The INCODER study will be overseen by the trial steering committee (TSC) in accordance with the GCP guidance. The TSC, which consists of the chief investigator, study coordinator, site investigators and statisticians, will independently monitors the process the study and give advice on the continuation, termination or amendments of the trial protocol. The study is sponsored by Tasly Pharmaceutical Group Co. Ltd. and will be subject to regular monitoring visits and audits.
Patient and public involvement
Patients were not involved in the design or in the recruitment to and conduct of the study, nor in the assessment of burden of the intervention. Results will be disseminated to participants on request.
STATISTICAL CONSIDERATION
Sample size assumptions
This is a superiority study. Sample size calculation is based on the primary outcome of change in total exercise time from baseline to follow-up at 6 weeks.
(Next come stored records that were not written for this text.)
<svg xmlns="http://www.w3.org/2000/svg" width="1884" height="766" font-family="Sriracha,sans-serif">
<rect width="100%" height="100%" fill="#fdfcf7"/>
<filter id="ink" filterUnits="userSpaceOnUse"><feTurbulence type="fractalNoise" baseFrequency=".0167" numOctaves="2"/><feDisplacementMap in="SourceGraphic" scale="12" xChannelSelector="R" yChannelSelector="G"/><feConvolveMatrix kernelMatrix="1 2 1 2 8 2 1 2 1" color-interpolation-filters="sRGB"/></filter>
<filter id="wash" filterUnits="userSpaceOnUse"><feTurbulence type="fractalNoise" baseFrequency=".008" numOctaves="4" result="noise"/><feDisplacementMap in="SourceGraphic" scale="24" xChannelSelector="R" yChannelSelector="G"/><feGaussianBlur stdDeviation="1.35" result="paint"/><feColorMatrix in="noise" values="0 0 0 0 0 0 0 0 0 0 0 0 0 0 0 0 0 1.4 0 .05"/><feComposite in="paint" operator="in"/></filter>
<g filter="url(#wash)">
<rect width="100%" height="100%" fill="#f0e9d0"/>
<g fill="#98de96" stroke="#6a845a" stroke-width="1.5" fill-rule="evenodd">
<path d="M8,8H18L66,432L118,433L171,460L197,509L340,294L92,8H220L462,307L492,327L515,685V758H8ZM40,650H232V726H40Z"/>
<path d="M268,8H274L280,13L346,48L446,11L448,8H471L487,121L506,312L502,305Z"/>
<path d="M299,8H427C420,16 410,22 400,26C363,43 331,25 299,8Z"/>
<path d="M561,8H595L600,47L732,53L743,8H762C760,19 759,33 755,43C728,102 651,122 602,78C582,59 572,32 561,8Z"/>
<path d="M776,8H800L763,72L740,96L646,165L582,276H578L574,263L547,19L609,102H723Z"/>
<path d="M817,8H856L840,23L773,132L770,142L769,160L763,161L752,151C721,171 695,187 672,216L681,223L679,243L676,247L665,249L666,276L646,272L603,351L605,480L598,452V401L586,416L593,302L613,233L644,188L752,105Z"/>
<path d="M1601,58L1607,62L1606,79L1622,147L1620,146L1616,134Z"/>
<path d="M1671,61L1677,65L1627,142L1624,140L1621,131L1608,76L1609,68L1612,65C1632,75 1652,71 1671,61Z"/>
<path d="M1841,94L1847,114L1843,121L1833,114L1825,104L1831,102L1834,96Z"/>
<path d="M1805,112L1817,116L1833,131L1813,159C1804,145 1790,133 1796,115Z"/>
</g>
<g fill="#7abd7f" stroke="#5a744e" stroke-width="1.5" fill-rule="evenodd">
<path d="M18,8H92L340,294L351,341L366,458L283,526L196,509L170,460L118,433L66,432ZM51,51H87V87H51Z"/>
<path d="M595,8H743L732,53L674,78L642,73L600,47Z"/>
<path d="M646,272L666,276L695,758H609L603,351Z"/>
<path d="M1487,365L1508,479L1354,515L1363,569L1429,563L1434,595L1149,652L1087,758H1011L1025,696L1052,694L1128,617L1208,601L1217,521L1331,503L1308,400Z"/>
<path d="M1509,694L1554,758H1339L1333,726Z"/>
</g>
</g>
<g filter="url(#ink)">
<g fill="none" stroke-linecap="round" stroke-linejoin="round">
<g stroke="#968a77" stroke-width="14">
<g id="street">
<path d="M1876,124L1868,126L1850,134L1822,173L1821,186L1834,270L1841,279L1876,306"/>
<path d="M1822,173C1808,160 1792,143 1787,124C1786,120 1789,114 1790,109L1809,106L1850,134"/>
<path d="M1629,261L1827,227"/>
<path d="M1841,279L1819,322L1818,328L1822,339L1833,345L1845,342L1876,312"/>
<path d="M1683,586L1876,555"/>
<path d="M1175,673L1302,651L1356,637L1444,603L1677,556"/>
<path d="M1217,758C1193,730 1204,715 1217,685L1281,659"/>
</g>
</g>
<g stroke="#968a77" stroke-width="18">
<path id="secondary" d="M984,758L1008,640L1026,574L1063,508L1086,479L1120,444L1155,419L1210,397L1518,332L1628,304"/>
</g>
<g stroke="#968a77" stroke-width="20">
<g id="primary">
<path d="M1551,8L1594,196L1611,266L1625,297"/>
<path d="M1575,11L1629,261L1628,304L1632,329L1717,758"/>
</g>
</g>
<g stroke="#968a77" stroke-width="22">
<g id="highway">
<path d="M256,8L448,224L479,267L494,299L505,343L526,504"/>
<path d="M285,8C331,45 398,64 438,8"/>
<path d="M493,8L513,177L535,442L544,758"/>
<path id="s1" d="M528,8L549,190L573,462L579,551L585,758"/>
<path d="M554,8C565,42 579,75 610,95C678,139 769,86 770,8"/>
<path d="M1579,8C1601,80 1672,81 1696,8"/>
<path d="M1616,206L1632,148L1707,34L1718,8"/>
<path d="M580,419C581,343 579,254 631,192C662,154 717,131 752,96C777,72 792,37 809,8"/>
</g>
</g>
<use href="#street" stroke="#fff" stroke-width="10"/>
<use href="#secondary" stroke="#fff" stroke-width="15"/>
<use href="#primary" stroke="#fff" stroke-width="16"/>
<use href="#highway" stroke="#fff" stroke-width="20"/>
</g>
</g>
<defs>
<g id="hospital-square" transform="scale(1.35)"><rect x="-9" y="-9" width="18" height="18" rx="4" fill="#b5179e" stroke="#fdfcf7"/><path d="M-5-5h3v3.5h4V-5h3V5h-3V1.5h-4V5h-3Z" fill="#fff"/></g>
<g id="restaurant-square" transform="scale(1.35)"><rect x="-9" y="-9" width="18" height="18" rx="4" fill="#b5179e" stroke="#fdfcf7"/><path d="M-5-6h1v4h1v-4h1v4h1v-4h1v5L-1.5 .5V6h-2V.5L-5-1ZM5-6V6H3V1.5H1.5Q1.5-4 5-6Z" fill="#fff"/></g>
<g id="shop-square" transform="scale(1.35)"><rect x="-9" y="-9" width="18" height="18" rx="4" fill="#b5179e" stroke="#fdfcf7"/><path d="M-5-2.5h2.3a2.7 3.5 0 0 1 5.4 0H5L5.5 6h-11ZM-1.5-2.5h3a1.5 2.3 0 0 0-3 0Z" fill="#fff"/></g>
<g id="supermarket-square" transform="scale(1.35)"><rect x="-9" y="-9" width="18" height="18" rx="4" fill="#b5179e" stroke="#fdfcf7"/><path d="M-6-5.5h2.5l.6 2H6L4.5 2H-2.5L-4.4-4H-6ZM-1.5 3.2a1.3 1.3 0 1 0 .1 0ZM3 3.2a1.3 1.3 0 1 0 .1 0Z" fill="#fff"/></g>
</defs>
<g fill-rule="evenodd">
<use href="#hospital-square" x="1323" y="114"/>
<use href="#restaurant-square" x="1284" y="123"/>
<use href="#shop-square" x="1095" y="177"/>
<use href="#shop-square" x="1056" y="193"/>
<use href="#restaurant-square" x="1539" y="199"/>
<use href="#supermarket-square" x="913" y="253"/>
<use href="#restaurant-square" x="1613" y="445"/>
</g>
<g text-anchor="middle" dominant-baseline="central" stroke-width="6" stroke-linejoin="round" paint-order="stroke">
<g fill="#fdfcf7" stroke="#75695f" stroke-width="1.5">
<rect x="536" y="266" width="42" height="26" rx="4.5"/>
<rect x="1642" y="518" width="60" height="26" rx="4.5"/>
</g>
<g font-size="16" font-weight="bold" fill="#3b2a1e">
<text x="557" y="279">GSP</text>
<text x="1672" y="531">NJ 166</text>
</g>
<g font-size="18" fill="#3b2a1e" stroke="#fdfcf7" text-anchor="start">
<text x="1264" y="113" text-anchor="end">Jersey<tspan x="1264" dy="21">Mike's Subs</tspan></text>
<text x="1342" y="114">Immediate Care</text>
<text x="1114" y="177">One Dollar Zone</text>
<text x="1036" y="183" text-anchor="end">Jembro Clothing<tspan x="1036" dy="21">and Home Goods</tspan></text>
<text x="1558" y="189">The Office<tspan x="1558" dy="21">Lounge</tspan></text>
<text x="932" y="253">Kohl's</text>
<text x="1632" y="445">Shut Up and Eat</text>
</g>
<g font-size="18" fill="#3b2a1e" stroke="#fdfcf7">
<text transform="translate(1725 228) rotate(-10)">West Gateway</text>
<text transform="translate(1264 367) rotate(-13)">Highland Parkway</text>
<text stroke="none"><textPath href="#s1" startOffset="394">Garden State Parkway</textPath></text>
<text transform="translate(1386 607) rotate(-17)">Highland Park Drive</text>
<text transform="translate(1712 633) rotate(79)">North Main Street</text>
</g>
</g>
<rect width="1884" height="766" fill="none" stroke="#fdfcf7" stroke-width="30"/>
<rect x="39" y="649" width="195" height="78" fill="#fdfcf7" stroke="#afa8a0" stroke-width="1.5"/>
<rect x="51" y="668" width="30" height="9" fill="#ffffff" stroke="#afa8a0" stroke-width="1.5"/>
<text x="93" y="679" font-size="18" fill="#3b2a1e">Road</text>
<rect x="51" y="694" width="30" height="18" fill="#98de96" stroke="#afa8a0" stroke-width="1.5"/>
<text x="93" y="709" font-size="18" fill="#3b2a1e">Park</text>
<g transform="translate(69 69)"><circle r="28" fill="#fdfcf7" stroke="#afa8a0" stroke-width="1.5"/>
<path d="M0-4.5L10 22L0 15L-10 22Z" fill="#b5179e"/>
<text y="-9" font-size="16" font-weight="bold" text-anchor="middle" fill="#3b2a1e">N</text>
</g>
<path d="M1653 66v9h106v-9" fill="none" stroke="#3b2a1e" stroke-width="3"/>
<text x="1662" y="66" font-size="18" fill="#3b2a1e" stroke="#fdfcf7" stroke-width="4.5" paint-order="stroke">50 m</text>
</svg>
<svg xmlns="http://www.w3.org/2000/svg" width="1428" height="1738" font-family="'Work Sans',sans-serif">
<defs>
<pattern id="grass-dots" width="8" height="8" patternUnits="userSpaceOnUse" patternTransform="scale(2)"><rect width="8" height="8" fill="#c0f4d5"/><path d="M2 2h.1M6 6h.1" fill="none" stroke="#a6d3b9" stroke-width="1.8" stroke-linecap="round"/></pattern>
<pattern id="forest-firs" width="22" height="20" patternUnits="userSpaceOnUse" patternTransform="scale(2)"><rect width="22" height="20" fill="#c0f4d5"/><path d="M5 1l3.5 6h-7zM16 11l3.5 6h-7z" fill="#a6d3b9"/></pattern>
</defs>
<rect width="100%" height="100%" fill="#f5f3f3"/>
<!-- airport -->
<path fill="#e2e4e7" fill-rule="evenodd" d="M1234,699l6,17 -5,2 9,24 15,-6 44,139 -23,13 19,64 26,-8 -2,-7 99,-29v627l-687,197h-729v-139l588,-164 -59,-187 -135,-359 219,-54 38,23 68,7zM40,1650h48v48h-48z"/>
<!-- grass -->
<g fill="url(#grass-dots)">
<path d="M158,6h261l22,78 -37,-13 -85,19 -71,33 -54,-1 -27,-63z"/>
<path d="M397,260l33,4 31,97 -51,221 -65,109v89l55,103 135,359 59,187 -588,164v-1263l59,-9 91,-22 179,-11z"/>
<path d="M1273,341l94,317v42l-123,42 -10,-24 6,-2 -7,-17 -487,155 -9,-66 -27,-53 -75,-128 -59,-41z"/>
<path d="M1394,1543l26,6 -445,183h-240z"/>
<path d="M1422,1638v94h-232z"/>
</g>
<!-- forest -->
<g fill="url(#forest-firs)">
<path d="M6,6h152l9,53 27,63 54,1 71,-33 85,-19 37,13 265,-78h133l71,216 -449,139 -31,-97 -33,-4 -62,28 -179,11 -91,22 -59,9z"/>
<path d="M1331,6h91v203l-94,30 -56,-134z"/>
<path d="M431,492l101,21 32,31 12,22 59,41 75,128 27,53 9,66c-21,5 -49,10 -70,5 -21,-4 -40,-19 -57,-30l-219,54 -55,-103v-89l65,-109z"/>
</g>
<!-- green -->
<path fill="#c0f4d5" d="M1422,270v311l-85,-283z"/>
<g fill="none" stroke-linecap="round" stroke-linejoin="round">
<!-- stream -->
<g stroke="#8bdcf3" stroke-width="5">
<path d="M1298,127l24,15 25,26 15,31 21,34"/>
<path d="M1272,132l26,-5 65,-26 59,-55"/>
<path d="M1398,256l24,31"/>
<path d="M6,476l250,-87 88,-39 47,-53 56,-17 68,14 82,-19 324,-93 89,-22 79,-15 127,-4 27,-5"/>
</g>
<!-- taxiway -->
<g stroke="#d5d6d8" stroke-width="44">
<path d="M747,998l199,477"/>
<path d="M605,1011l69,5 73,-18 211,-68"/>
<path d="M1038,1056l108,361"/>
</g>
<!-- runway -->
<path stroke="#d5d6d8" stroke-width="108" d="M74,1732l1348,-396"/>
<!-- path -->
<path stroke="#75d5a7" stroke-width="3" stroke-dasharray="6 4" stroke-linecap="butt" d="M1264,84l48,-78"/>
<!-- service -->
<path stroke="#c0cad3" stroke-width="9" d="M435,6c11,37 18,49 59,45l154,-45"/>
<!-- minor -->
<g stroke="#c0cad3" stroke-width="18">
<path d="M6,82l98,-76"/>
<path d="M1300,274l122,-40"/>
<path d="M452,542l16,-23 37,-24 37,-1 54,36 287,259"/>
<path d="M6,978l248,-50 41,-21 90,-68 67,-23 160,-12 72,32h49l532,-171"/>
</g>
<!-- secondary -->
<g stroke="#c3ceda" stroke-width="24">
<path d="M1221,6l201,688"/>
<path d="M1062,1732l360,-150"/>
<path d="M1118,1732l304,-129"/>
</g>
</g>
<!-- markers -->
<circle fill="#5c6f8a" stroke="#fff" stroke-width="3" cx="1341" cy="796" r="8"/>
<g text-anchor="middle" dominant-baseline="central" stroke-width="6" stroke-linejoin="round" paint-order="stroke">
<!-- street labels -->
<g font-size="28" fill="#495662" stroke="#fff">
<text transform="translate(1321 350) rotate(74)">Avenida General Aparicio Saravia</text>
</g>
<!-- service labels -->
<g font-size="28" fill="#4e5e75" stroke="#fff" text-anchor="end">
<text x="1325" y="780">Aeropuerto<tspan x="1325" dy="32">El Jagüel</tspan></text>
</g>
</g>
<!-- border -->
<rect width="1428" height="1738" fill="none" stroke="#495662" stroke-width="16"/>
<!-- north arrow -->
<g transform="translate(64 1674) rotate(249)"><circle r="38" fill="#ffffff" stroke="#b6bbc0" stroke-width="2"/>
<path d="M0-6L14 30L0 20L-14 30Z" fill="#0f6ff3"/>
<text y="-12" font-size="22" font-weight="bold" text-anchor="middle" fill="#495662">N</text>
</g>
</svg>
According to the unpublished results of Phase II clinical trial conducted in the USA16 and our preliminary study (http://www.chictr.org.cn; Registration number: ChiCTR-IIR-17013662), the change of total exercise time is 62.5 ± 19.6 s and 54.5 ± 18.8 s from baseline to week 6 in intensive treatment group and control group respectively. We therefore assumed the changes of total exercise time as 62.5 s and 54.5 s in the two groups and both standard deviations as 20%. A sample size of 100 per group will yield 80% power to obtain a significant difference between the 2 groups, using a 2-sample t test at a 1-sided 0.025 level of significance. Considering an approximately 20% dropout rate, a total of 250 subjects (125 subjects for each group) will be enrolled.
Statistical analysis
Statistical analysis will be conducted by the SAS V9.4 software, using a two-tailed 0.05 significance level.
Baseline demographic characteristics of two groups will be presented using descriptive statistics: Continuous variables will be presented with median and interquartile range or mean ± SD. Categorical variables will be expressed as frequencies and percentages. For comparisons between two groups, t test or rank sum test will be used for continuous variables, the chi-square or Fisher’s exact test will be applied for categorical variables.
The primary outcome, changes of total exercise time between the intensive treatment group and the control group, will be estimated based on the ITT population consisting of all the randomized patients. General linear model will be used for the primary outcome with covariates of center and baseline exercise time using a 1-sided 0.025 significance level. Data will be presented as mean differences and corresponding p values. Missing data will be imputed by using the last observation carried forward method.
We will further conduct ITT and per-protocol analysis to evaluate the differences in certain secondary outcomes between the two groups. Safety analyses will also be conducted based on a safety set in which all randomized subjects receiving ≥ 1 dose of study medication.
ETHICS AND DISSEMINATION
The protocol was approved by the Clinical Research and Laboratory Animal Ethics Committee of the First Affiliated Hospital, Sun Yat-sen University ([2019]65) and all participants will provide their written informed consent. All study procedures are followed with the ethical standards of the Helsinki Declaration. The study protocol was registered at www.chictr.org.cn (ChiCTR2000032384) prior to trial commencement.
Changes to the study protocol are documented in amendments. Amendments are submitted for approval to the Ethics Committee of the First Affiliated Hospital, Sun Yat-sen University. Major changes will be updated on the trial registration website of www.chictr.org.cn.
After completion, the results will be published in a peer-reviewed journal.